(Stored records)
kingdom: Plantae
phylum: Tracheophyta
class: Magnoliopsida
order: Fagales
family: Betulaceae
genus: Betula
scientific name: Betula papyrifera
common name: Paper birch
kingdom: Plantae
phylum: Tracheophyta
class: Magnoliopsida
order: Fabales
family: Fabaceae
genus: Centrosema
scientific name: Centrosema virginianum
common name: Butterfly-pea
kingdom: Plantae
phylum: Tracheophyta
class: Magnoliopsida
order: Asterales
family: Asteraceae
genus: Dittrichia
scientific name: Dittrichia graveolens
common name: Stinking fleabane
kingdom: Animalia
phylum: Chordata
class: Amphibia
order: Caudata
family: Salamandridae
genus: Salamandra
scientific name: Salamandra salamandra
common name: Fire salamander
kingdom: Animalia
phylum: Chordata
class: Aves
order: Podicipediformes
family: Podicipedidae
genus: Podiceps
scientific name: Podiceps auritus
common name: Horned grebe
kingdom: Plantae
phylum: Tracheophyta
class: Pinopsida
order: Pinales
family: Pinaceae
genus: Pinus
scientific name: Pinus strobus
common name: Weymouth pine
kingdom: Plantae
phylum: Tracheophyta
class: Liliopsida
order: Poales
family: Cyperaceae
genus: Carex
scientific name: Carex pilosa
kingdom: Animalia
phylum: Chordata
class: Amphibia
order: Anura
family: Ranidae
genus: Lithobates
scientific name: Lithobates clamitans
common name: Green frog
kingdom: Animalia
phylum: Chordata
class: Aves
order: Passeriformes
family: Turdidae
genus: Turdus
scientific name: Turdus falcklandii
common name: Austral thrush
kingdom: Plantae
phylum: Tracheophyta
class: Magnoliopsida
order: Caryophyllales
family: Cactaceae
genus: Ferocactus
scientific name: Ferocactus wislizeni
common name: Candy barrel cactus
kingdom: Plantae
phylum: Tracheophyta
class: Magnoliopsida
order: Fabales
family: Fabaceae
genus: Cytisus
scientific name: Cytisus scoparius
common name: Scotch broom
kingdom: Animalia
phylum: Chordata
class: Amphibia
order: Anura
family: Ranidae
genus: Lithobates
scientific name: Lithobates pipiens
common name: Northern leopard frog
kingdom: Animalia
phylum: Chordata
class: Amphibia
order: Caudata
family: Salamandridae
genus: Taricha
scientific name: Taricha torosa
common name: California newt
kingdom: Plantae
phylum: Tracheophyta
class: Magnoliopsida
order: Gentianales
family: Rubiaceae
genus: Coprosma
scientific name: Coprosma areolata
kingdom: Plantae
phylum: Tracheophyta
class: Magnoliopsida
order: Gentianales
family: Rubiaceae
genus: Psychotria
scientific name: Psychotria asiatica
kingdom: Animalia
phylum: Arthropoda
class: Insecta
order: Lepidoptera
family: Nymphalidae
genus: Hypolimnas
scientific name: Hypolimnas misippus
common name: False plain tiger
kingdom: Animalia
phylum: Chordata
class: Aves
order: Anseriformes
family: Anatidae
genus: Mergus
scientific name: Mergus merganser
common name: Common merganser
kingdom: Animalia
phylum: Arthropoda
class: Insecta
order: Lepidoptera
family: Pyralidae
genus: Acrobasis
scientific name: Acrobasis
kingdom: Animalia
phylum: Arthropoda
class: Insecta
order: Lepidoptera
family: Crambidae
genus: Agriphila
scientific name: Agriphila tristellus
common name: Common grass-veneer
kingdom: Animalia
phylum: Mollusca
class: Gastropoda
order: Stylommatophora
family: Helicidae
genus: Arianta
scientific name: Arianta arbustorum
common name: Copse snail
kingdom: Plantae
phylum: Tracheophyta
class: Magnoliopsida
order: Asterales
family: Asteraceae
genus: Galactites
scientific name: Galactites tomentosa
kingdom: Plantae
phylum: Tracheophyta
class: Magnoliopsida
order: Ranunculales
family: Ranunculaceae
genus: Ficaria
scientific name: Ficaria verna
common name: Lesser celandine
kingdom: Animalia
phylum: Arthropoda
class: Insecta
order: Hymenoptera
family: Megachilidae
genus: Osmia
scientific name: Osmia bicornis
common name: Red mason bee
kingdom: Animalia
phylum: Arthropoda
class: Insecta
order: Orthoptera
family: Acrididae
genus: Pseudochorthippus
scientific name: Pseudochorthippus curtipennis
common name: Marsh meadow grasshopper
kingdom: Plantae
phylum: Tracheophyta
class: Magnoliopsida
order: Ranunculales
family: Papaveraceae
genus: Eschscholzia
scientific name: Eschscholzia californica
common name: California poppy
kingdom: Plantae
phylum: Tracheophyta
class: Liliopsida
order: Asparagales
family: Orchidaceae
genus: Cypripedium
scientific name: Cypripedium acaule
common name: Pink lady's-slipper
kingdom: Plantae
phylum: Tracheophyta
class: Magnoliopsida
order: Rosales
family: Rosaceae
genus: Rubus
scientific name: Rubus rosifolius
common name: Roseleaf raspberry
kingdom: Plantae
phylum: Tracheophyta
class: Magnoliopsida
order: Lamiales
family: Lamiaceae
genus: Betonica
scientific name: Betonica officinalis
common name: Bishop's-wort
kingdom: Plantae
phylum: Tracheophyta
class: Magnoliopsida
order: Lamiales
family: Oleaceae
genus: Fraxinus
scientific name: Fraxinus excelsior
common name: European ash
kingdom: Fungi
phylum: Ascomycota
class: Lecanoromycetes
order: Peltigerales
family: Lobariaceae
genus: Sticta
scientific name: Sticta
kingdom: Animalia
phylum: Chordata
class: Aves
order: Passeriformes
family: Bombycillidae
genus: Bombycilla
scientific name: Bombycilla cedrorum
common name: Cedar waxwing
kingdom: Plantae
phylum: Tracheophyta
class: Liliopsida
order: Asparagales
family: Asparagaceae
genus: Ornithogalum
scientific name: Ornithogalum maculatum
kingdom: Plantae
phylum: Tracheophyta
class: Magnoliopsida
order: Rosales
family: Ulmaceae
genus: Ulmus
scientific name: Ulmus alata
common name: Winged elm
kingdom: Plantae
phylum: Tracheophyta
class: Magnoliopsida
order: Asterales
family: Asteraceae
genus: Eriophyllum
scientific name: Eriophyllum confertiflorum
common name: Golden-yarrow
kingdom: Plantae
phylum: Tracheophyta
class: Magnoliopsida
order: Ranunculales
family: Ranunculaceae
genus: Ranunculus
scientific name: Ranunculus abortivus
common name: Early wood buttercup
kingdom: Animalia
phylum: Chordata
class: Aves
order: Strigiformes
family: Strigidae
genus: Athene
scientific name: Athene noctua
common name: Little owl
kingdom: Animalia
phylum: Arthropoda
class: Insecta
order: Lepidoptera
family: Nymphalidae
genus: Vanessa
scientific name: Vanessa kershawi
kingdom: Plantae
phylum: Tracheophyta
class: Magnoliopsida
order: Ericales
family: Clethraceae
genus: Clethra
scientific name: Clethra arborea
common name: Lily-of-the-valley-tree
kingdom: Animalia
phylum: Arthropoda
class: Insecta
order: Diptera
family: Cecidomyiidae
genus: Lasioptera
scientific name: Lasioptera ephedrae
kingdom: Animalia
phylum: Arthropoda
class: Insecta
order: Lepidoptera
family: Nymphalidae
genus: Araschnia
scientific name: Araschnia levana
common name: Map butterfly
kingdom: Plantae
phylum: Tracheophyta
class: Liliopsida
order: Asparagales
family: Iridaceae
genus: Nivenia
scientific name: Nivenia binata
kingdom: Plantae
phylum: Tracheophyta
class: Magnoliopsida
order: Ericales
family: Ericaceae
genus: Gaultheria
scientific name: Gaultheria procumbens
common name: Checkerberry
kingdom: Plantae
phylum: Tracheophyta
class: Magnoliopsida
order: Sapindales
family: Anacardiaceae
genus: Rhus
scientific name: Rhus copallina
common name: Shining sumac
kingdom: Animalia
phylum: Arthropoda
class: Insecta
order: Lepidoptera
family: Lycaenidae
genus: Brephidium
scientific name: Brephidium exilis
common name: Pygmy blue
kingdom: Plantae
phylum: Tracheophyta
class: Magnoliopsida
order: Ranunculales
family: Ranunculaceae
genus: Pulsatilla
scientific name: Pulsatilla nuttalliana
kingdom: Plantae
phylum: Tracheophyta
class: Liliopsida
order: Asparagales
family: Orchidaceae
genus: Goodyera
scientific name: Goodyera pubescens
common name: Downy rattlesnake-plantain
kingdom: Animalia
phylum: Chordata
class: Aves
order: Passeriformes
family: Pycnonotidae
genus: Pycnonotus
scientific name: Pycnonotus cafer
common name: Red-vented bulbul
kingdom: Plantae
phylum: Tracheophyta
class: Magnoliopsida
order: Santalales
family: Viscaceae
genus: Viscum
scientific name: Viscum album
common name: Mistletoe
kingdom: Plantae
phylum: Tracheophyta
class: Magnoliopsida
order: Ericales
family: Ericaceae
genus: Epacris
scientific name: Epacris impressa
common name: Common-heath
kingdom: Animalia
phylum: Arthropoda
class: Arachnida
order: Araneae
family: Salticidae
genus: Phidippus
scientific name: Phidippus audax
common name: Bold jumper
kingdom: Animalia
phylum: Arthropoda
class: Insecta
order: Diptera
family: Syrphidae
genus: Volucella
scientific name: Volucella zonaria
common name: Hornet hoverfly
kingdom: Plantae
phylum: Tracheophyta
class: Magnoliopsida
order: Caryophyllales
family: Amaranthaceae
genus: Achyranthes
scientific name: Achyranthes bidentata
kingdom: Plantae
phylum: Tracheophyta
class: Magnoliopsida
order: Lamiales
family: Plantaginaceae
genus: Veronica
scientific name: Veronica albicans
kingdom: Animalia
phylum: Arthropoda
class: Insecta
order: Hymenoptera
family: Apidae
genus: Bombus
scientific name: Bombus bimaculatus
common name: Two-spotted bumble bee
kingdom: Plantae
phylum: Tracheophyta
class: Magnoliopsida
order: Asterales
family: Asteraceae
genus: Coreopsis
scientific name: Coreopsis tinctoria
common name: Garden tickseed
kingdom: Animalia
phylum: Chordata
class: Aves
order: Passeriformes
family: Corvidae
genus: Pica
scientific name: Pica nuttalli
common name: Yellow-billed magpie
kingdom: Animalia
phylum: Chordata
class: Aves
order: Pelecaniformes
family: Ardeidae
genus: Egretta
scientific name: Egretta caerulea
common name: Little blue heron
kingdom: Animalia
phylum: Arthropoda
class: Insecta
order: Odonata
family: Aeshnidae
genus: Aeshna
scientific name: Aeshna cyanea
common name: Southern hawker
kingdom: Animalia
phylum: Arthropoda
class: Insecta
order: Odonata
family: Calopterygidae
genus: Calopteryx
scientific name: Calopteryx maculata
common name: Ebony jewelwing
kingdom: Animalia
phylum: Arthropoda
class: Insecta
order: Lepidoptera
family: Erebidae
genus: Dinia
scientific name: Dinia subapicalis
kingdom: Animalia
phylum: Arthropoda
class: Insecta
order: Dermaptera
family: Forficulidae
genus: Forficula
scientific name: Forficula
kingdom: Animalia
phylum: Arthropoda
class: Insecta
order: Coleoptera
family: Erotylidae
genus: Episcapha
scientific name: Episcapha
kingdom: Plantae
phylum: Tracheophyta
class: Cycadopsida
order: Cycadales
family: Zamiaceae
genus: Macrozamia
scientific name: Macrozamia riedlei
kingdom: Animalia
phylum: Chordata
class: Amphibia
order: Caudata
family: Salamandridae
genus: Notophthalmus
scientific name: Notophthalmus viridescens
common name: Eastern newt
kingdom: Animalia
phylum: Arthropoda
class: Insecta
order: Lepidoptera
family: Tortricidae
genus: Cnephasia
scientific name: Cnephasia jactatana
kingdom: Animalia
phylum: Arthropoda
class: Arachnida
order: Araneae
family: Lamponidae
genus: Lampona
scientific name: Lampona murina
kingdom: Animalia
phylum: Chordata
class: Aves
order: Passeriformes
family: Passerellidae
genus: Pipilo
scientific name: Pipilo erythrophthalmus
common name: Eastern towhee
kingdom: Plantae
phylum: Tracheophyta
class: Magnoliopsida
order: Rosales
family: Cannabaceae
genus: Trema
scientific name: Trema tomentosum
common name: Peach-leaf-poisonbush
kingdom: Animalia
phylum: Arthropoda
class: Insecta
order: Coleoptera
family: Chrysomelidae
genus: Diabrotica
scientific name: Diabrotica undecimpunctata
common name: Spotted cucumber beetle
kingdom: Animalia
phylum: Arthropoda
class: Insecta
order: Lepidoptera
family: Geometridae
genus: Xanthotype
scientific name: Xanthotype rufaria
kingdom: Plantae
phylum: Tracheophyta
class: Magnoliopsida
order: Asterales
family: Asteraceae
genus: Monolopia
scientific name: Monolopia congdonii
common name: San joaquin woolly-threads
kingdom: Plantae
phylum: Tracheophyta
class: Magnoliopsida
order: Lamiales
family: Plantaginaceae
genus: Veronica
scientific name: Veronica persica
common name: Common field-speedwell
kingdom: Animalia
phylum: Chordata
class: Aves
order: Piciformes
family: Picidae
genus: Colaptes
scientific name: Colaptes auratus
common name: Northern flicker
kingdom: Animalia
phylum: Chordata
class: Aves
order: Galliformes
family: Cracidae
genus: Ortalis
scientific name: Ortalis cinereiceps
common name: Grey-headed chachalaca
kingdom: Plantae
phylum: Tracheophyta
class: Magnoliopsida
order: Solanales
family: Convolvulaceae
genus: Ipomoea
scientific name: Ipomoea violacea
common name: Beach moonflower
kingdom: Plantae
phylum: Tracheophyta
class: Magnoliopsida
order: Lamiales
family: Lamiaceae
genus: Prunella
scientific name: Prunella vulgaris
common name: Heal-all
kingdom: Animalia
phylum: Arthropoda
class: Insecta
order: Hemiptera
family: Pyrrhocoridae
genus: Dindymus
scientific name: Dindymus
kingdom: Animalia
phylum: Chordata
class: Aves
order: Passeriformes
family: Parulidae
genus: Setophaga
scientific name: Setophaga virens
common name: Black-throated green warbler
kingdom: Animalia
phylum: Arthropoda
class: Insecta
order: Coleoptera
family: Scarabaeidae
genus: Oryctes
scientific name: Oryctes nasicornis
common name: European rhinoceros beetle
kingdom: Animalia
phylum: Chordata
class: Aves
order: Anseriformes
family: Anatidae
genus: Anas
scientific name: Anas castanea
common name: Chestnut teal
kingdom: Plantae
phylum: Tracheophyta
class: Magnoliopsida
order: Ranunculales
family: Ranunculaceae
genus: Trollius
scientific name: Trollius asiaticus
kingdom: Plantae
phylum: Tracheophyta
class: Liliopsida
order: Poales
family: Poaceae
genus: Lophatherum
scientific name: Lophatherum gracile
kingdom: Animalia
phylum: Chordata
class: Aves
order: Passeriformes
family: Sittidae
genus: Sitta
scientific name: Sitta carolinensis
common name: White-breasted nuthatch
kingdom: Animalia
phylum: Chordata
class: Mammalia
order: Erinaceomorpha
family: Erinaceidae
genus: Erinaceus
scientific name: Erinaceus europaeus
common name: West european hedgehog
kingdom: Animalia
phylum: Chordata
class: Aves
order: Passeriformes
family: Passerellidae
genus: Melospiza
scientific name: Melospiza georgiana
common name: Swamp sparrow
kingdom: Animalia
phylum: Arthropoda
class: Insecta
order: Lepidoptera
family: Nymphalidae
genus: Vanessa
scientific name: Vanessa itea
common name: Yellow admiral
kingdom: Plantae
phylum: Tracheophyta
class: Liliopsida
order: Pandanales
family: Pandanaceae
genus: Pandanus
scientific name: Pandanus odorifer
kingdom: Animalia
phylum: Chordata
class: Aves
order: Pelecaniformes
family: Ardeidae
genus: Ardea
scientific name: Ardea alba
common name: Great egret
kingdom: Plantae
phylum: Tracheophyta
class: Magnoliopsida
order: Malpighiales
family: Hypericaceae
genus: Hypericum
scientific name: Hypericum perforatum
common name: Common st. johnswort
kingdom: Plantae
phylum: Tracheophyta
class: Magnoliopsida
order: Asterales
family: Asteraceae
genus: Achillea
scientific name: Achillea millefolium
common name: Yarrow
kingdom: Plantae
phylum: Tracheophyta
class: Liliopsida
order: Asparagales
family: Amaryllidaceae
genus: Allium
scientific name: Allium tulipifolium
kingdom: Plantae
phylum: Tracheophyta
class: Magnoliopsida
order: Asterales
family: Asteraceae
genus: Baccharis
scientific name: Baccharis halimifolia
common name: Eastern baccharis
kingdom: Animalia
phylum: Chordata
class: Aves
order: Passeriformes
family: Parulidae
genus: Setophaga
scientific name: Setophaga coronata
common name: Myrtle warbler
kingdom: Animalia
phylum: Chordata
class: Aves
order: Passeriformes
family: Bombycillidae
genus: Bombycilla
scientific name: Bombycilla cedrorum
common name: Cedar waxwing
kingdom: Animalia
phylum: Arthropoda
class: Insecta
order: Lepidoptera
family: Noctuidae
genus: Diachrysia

[The exercise] Copy the listing word for word, from its first line down through the line that contains "family: Cactaceae", including both ends.

[Task answer]
kingdom: Plantae
phylum: Tracheophyta
class: Magnoliopsida
order: Fagales
family: Betulaceae
genus: Betula
scientific name: Betula papyrifera
common name: Paper birch
kingdom: Plantae
phylum: Tracheophyta
class: Magnoliopsida
order: Fabales
family: Fabaceae
genus: Centrosema
scientific name: Centrosema virginianum
common name: Butterfly-pea
kingdom: Plantae
phylum: Tracheophyta
class: Magnoliopsida
order: Asterales
family: Asteraceae
genus: Dittrichia
scientific name: Dittrichia graveolens
common name: Stinking fleabane
kingdom: Animalia
phylum: Chordata
class: Amphibia
order: Caudata
family: Salamandridae
genus: Salamandra
scientific name: Salamandra salamandra
common name: Fire salamander
kingdom: Animalia
phylum: Chordata
class: Aves
order: Podicipediformes
family: Podicipedidae
genus: Podiceps
scientific name: Podiceps auritus
common name: Horned grebe
kingdom: Plantae
phylum: Tracheophyta
class: Pinopsida
order: Pinales
family: Pinaceae
genus: Pinus
scientific name: Pinus strobus
common name: Weymouth pine
kingdom: Plantae
phylum: Tracheophyta
class: Liliopsida
order: Poales
family: Cyperaceae
genus: Carex
scientific name: Carex pilosa
kingdom: Animalia
phylum: Chordata
class: Amphibia
order: Anura
family: Ranidae
genus: Lithobates
scientific name: Lithobates clamitans
common name: Green frog
kingdom: Animalia
phylum: Chordata
class: Aves
order: Passeriformes
family: Turdidae
genus: Turdus
scientific name: Turdus falcklandii
common name: Austral thrush
kingdom: Plantae
phylum: Tracheophyta
class: Magnoliopsida
order: Caryophyllales
family: Cactaceae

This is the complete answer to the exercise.